Alternative is to sell (to Shawbrook). I am all for that. But we need Frumkin out the picture, because he is seen as a complete fool by anyone that has had dealings with him including I strongly suspect both Pollen Street and Shawbrook management
"So we can expect Chatbot2 to come on line shortly to try and talk the share price down..."
Go on then, It's a quiet day and i'll have my 2p's worth (or £2.50p as Non-partisan will wittily point out).
I should start by saying I am not a day trader. I don't trade momentum and unlike TOD (thanks for genuinely useful intel BTW) I don't understand the dark arts of shorting. If you do, then i am sure there is money to be made from the volatility that there will be as this bounces between 27p and 34p for the next few months.
But you and others like Sharebul are moving into my territory when you talk about fundamentals and, in the probably naive view that there remains a vanishing small number of people on share chat who want to understand them. I'll set out the issue with your hypothesis regarding a re-rate
I didn't want to say it, but from what i can see TGTD:
a) Does not understand the impact of interest rates on a bank
b) Does not understand the difference between current accounts and other deposits
c) One minute says something is worth 70p then its 40p
is it me, or is there a strong possibility that TGTD is actually Dan Frumkin?
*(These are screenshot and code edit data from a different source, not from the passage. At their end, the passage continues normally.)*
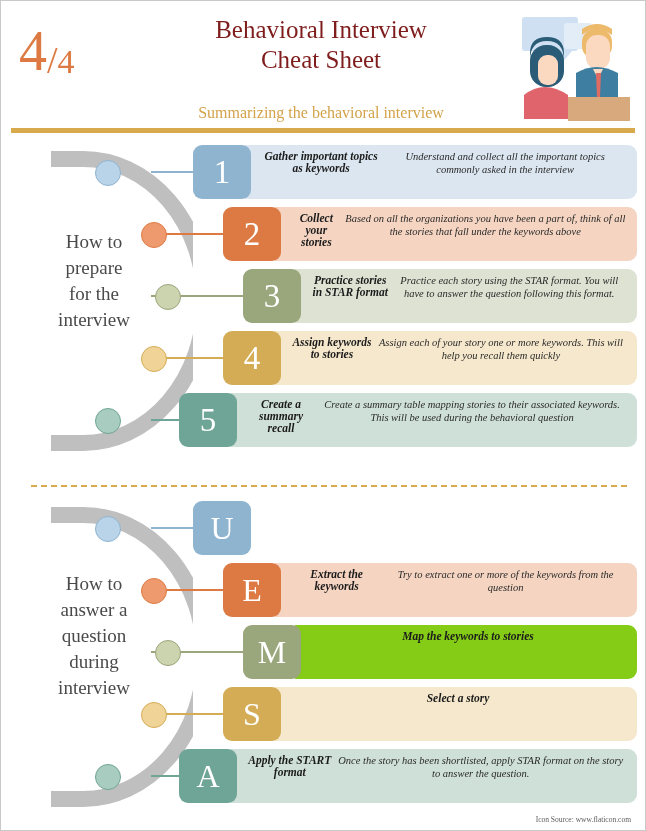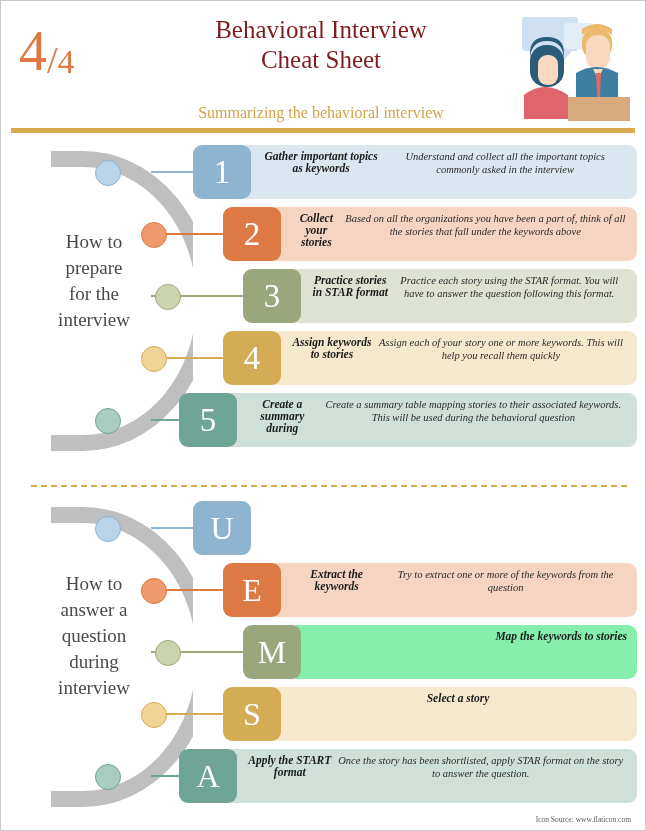"Create a summary during" h4 { text: during -> recall }
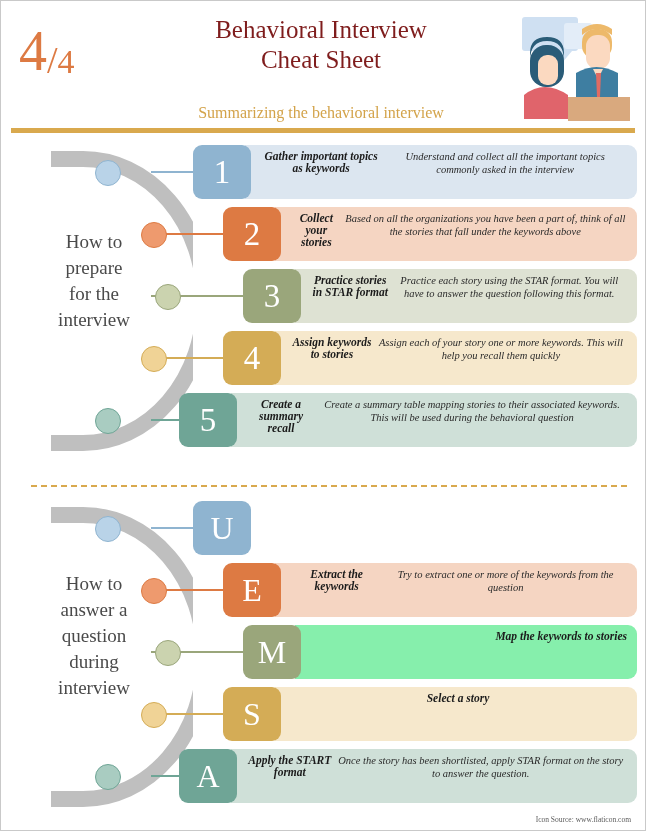"Map the keywords to stories" div.panel { background: #86efac -> #84cc16; justify-content: flex-end -> none }
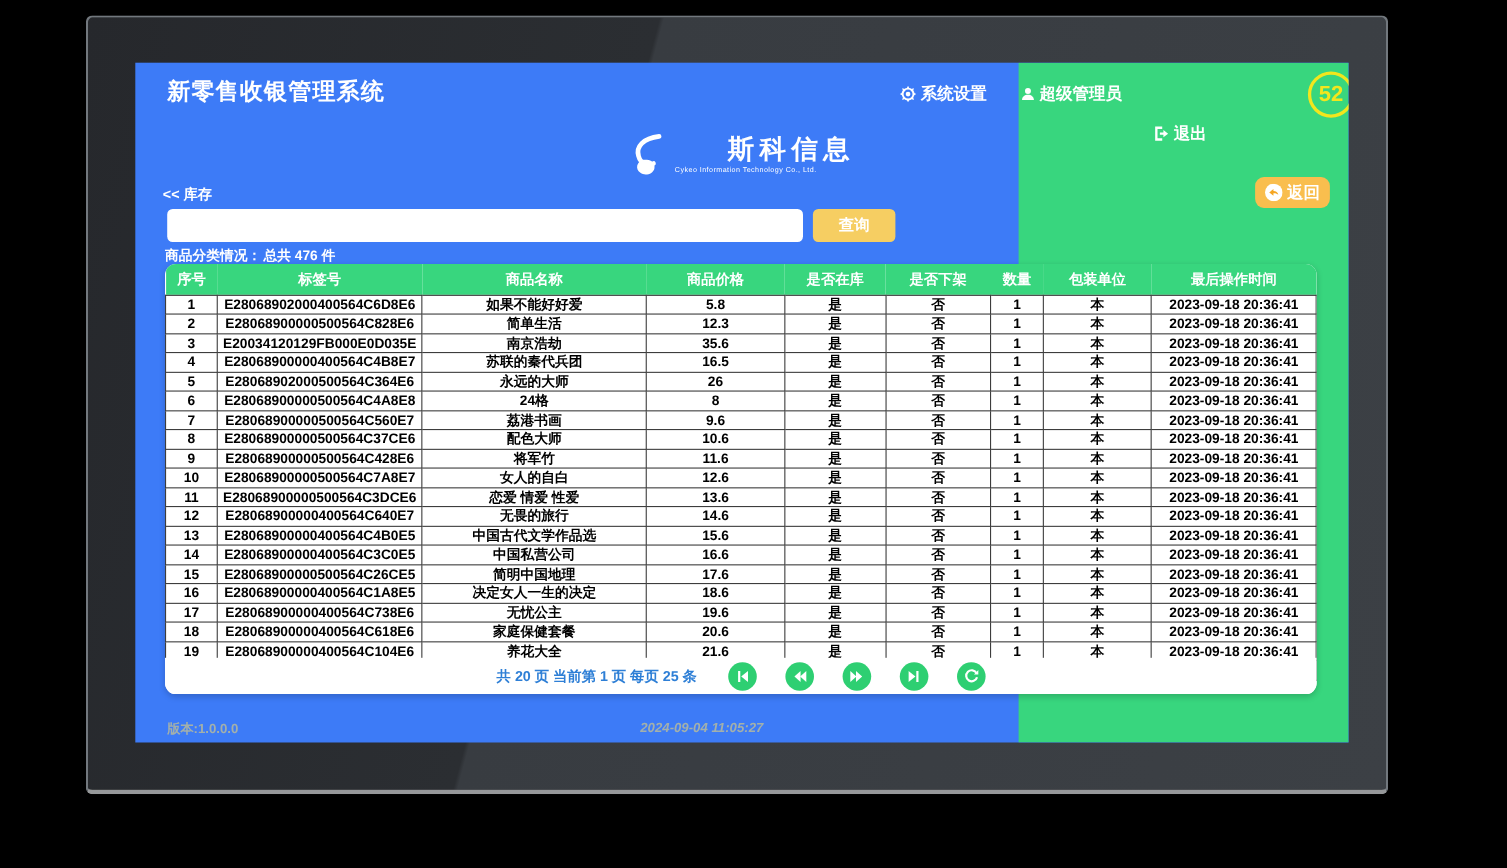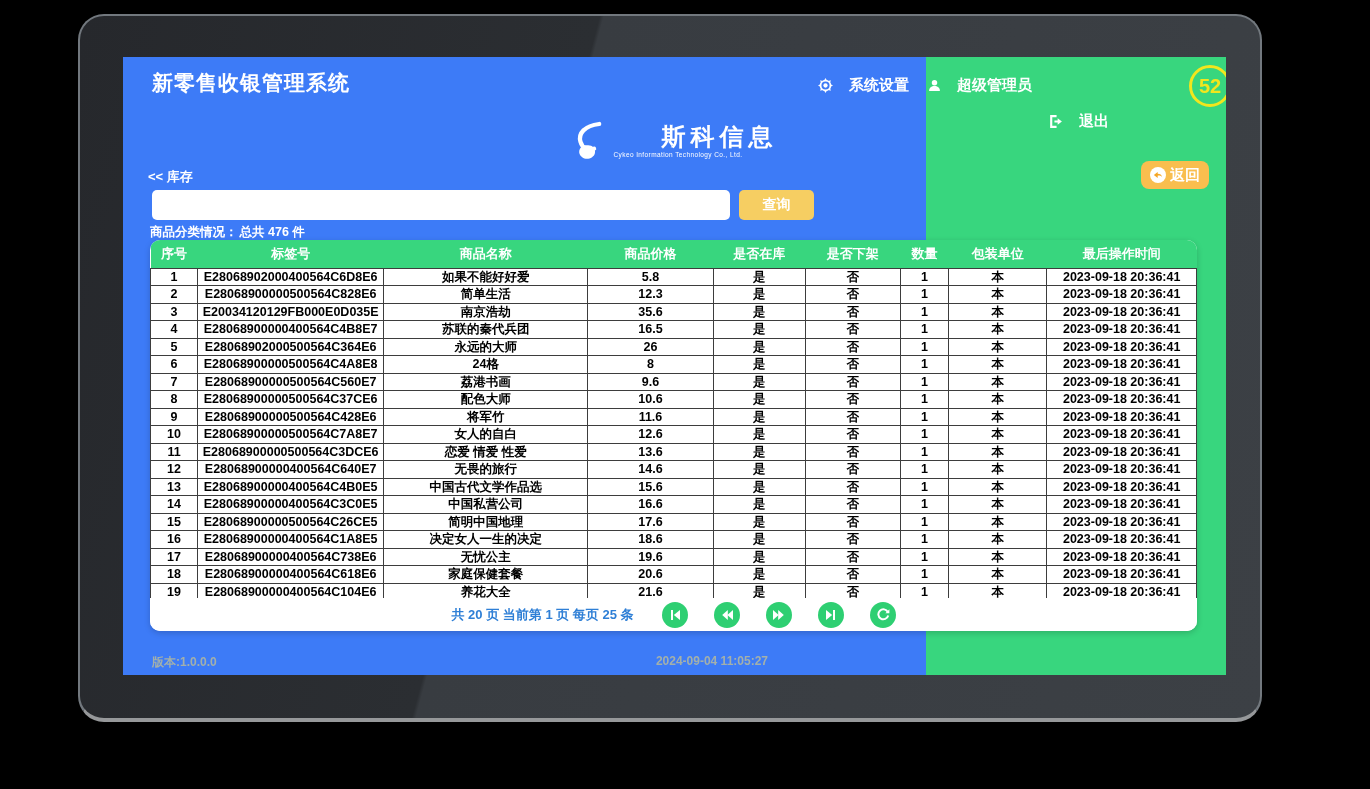"新零售收银管理系统" .device { border-radius: 26px -> 6px }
So who knows anything about Pictet Asset Management?
According to the website:
"Our structure as part of a privately-held partnership, rooted in Swiss tradition, gives our independent asset management business the freedom to concentrate on the long-term view, without the pressure of external shareholders. This allows us to give you our undivided attention, offer pioneering strategies and deliver successful investment performance."
So why is a secretive Swiss Asset Manager shorting us? Dori. any thoughts?
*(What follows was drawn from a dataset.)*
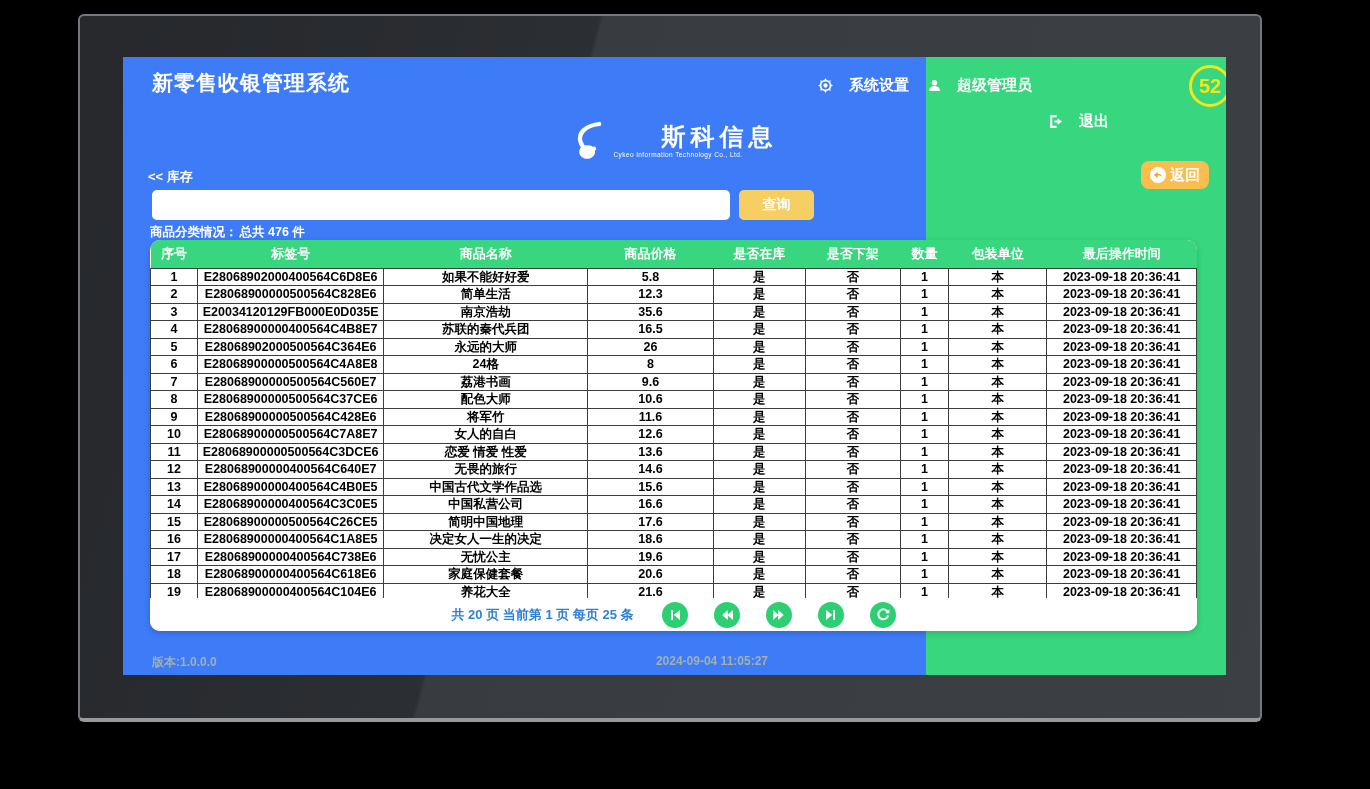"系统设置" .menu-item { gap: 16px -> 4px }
"So why were you not here crying out that Frumkin was lying at the last trading update guiding the market that Metro Bank had returned to profit and was now firmly reaping the fruit of its recovery?"
In terms of lying. i do believe there may be a case for litigation. In the prospectus the bank guided to low single digit ROTE in 2024, despite knowing the catastrophic impact of losing those deposits. So maybe rather than hoping they can turn it round the value play might be to sue them.
"So why didn't you take your own advice and not invest in Metro Bank last year if you thought it was a shoddy poorly led business?"
Because i genuinely thought that in a rising rate environment it was impossible to mess it up. From Dec 19- Dec 22 the bank had grown current account balances from £4.3b to £7.9b. Not i should say, because of anything Frumkin did. But people opened current accounts, and during Covid, kept a load of deposits on them. All they had to do is keep their fair share of them by not messing up. But they did. They lost all that value because the CEO was a clueless baffoon. And now he thinks by sacking everyone and destroying the model that generated those deposits, he can save his skin. But it just doesn't work. You cant shrink your way to glory with a sub scale current account business.